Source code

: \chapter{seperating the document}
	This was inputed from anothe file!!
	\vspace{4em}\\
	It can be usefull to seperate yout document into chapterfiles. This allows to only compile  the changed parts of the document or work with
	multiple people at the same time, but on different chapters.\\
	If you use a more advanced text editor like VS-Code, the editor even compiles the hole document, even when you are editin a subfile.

* * * * * * * * *

What to work on: For the span from the line containing "multiple people at" through the last line of the entries above, transcribe each line exactly and leave out everything else.

Solution for this problem:
	multiple people at the same time, but on different chapters.\\
	If you use a more advanced text editor like VS-Code, the editor even compiles the hole document, even when you are editin a subfile.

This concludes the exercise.